======== AUSGANGSTEXT

Die Störung hängt häufig mit anderen Krankheitsbildern aus der Psychiatrie zusammen, insbesondere der Borderline-Persönlichkeitsstörung. Aber auch bipolare (manisch-depressive) Störung oder Angststörung können mit dem Münchhausen-Syndrom vergesellschaftet sein.
Das Münchhausen-Stellvertreter-Syndrom (oder Münchhausen-Syndrom by proxy) ist eine Variante der Störung. Die Betroffenen schieben aber einen nahestehenden Menschen vor, um bei diesem eine Krankheit zu simulieren. Meist ist es das eigene Kind. Auch beim Münchhausen-Stellvertreter-Syndrom kommt es nicht selten vor, dass dem Kind sogar absichtlich Verletzungen zugefügt werden, damit eine medizinische Behandlung notwendig wird. Nach außen hin wirken betroffene Mütter sehr fürsorglich, obwohl sie ihr Kind nur für die eigenen Zwecke benutzen und die Gesundheit und sogar das Leben aufs Spiel setzen. Auffällig ist, dass sie ihr Kind bei der ärztlichen Untersuchung und Behandlung nicht alleine lassen wollen.
Das Münchhausen-Syndrom ist zunächst schwierig festzustellen. Natürlich sind Ärzte dazu verpflichtet, organische Erkrankungen auszuschließen. Falls sich der Betroffene eine Verletzung oder Schädigung selbst zugefügt haben sollte, so wird diese natürlich medizinisch behandelt.

================
======== EINGABEDATEN

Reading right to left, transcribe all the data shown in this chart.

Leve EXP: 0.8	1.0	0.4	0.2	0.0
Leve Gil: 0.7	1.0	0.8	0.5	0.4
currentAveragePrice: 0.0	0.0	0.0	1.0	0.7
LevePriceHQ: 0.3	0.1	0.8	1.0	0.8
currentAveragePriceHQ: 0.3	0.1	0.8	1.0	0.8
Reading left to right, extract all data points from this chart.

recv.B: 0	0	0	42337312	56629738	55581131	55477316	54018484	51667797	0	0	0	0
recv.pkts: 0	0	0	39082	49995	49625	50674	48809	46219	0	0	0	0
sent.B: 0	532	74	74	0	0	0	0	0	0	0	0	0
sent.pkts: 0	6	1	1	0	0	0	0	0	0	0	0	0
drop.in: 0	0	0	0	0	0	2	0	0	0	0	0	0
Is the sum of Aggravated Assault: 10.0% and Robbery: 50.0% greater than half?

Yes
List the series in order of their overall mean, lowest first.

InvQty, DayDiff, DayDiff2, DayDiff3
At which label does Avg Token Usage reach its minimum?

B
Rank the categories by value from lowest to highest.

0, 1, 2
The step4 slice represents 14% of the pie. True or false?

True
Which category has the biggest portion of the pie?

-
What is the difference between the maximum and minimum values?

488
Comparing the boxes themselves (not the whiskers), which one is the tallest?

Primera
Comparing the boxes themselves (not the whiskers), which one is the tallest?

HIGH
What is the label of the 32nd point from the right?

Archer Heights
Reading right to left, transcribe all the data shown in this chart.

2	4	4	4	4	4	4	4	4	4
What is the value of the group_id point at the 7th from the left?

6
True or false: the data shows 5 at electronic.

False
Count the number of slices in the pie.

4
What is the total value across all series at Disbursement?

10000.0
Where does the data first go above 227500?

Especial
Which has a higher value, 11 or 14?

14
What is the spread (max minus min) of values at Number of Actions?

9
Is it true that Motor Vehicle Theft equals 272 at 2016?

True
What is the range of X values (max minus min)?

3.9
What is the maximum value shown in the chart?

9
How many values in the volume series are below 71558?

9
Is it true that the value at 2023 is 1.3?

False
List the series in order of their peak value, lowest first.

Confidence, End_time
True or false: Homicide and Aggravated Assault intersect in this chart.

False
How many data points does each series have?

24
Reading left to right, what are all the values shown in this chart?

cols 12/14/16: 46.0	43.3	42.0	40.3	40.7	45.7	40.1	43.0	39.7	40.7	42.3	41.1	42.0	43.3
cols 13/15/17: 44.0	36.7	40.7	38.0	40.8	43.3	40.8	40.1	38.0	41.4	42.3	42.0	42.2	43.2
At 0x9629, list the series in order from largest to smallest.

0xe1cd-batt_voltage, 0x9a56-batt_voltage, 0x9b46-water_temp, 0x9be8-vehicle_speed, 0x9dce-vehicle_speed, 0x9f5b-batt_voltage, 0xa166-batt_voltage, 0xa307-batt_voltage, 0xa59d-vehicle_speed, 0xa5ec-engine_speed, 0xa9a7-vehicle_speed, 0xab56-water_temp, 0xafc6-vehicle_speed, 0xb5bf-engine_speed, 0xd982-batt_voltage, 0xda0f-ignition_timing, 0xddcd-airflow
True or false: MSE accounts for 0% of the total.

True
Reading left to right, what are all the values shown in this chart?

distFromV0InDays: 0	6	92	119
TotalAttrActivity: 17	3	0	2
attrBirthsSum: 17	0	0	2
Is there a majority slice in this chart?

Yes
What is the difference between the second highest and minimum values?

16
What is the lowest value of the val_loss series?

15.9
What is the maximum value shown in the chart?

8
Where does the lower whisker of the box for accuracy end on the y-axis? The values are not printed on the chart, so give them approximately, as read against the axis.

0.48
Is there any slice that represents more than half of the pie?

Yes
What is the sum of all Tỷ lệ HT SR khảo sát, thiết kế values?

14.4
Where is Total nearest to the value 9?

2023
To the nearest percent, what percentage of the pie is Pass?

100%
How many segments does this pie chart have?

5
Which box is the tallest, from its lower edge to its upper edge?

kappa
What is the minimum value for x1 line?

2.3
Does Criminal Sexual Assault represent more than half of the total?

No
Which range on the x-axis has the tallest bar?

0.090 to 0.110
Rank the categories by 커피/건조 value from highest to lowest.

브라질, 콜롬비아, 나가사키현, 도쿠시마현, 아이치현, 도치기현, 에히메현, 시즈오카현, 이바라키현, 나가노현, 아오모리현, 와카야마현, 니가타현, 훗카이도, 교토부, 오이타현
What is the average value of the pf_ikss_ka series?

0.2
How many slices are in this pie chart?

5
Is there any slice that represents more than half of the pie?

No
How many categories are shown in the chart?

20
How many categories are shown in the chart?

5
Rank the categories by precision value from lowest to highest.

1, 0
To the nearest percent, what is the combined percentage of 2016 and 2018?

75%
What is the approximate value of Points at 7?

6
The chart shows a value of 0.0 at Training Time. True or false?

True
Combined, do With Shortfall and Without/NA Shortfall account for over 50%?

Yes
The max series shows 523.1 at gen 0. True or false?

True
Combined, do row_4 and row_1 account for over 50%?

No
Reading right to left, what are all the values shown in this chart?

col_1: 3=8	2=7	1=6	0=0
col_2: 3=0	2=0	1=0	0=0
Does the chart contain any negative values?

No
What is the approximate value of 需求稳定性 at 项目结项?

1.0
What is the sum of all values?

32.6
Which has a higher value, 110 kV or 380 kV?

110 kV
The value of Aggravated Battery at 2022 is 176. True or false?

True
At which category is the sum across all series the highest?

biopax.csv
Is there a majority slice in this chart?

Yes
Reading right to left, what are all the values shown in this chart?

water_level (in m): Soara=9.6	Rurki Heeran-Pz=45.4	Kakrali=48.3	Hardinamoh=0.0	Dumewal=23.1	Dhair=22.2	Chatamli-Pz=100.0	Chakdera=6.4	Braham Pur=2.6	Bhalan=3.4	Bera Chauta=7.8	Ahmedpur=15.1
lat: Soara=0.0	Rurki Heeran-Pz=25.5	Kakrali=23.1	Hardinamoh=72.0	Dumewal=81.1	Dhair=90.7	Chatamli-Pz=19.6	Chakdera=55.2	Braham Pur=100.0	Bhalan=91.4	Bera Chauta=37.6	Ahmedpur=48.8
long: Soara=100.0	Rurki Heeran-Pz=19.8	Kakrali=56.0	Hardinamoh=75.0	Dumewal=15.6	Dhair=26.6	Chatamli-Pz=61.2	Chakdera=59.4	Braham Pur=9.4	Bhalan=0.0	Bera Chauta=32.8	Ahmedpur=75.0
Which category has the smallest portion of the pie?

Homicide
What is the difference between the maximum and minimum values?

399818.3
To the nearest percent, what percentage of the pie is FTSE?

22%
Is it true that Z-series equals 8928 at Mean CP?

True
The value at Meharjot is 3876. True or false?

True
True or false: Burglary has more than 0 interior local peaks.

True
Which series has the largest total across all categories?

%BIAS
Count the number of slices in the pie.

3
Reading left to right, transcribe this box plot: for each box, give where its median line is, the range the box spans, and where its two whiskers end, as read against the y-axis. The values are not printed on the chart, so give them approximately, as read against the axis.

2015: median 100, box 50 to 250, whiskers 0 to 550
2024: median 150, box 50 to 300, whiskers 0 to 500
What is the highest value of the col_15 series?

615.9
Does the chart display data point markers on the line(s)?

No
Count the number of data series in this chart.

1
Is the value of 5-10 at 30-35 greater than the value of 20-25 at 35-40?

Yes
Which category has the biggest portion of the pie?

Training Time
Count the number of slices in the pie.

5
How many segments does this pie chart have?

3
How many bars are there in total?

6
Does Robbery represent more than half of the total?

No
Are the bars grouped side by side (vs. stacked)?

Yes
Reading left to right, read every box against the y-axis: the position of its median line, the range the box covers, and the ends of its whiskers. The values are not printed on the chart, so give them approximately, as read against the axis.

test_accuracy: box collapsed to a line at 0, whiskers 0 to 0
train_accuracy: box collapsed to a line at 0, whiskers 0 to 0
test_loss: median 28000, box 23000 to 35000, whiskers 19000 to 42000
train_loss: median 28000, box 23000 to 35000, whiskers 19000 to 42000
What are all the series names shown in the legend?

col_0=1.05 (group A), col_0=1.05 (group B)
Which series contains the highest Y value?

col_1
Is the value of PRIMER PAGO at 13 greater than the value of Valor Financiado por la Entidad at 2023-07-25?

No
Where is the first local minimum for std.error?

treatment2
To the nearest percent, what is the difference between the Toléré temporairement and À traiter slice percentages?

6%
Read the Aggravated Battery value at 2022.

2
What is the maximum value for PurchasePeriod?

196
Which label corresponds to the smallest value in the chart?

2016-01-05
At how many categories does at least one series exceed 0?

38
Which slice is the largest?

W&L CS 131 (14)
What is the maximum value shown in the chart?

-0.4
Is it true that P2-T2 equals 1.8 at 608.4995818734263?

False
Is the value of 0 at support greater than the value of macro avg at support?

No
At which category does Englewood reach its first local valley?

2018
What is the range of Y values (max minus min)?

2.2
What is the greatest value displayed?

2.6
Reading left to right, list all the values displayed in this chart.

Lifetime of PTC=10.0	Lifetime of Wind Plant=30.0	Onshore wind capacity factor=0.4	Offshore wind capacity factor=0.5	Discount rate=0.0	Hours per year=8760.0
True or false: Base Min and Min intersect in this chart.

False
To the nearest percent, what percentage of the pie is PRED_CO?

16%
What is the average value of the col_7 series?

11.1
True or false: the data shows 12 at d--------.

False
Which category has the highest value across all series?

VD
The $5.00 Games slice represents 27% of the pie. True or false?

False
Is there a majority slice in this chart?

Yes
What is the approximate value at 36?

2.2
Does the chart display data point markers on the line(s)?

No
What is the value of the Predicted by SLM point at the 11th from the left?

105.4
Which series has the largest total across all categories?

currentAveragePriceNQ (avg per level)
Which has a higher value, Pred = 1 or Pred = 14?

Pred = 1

================

> _ÜBUNGSAUFGABEN_
1: Nennen Sie alle psychischen Störungen, die laut Ausgangstext mit dem Münchhausen-Syndrom einhergehen können.
2: Bearbeiten Sie den Abschnitt des Ausgangstextes zwischen "Das Münchhausen-Stellvertreter-Syndrom (oder" und "alleine lassen wollen.", beide Stellen eingeschlossen, indem Sie "Mütter" durch "Eltern" ersetzen.

> _LÖSUNGEN_
1: Die Borderline-Persönlichkeitsstörung, die bipolare (manisch-depressive) Störung und die Angststörung.

2:
Das Münchhausen-Stellvertreter-Syndrom (oder Münchhausen-Syndrom by proxy) ist eine Variante der Störung. Die Betroffenen schieben aber einen nahestehenden Menschen vor, um bei diesem eine Krankheit zu simulieren. Meist ist es das eigene Kind. Auch beim Münchhausen-Stellvertreter-Syndrom kommt es nicht selten vor, dass dem Kind sogar absichtlich Verletzungen zugefügt werden, damit eine medizinische Behandlung notwendig wird. Nach außen hin wirken betroffene Eltern sehr fürsorglich, obwohl sie ihr Kind nur für die eigenen Zwecke benutzen und die Gesundheit und sogar das Leben aufs Spiel setzen. Auffällig ist, dass sie ihr Kind bei der ärztlichen Untersuchung und Behandlung nicht alleine lassen wollen.